Here is SVB’s balance sheet as of December 31, 2022:

The long-term held-to-maturity securities of $91 billion represent the bank’s mortgage-backed securities portfolio. That portfolio lost value as interest rates started rising. Because SVB intended to hold these securities to maturity, it carried them on its balance sheet at face value. That is, the $91 billion represents the price SVB paid for the securities, not what the securities were worth in the market. The $91 billion, in other words, overstated the market value of that portfolio.

The footnotes in the 10K clearly spell out that SVB as of December of 2022 had $15 billion of mark-to-market losses on that portfolio, losses that were not reflected on the balance sheet. These are the unrealized losses incurred by SVB on this portfolio of mortgage-backed securities as a result of higher interest rates. This is value that shifted from the lender to the borrower of these fixed-rate loans.

That $15 billion in unrealized losses, keep in mind, was as of December 31, 2022. Interest rates are higher today, which means unrealized losses on the portfolio as of today would also be higher than $15 billion.

If we glance down the balance sheet we find that, on December 31, 2022, SVB had $16 billion of equity. A company’s equity is its assets less its liabilities. In this case, the value of the assets on the balance sheet overstated the market value of those assets by $15 billion at the end of last year, a number that has only grown larger since the end of last year. Marking the assets on SVB’s balance sheet to today’s market values, in other words, would wipe more than 100% of its equity.

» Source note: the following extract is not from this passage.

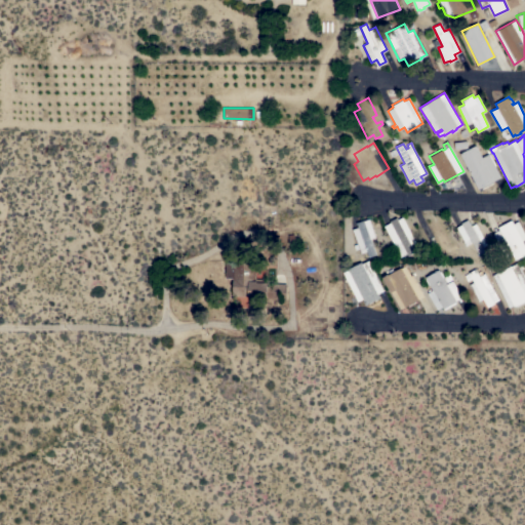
[(476,145),(482,157),(488,154),(500,177),(478,189),(459,153),(476,145)]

SVB’s first problem, then, was it was insolvent. That is, the market value of its assets did not cover the market value of its liabilities. If the bank’s assets were liquidated and sold into the market, the proceeds would not cover its liabilities.

SVB undoubtedly had a second problem. A company is illiquid when its short-term funds are insufficient to meet short-term obligations. Going back to the balance sheet, we see $13 billion in cash and $26 billion in marketable securities (both liquid assets) against $173 billion of deposits (a short-term liability). In the unlikely event that all depositors needed or wanted their money at the same time, the bank had $39 billion of short-term assets to fund $173 billion of withdrawals. That again was as of the close of last year. Since the close of last year, the bank most likely ran out of short-term assets to fund withdrawals, which explains the nearly instantaneous takeover of the bank by the regulators.

SVB’s insolvency and illiquidity problems, it is important to note, are very much related. First, they both result from the bank’s boneheaded move of locking up deposits in long-term fixed-rate securities. The more important link between the two problems is with depositors: once depositors get a whiff of insolvency, they rush in unison to withdraw their deposits and create the liquidity problem. That is a classic run on the bank which SVB triggered by taking depositors’ deposits and investing them in securities that lose money, in this case mortgage-backed securities.

The most frightening thing here is SVB’s portfolio of mortgage-backed securities is miniscule compared with the massive mortgaged-backed securities market overall. SVB’s portfolio represents about 0.8% of the total market. The other 99% of mortgage-backed securities out there somewhere in the market have suffered similar consequences. The losses on those mortgage-backed securities are most likely considered unrealized, which means the holders of those securities have not yet owned up to their true losses. Who knows what nooks and crannies hold all these mortgage-backed securities. In time, we think we will find out.

The head of the Federal Deposit Insurance Corporation (FDIC; the agency that insures personal deposits at U.S. commercial banks) commented last week that U.S. commercial banks as a group have $620 billion of unrealized losses associated with holding long-term fixed-rate securities in a rising interest rate environment. That is 40x the $15 billion that wiped out SVB. Something tells us we are just getting started. More companies, in our view, will end up like SVB: toast.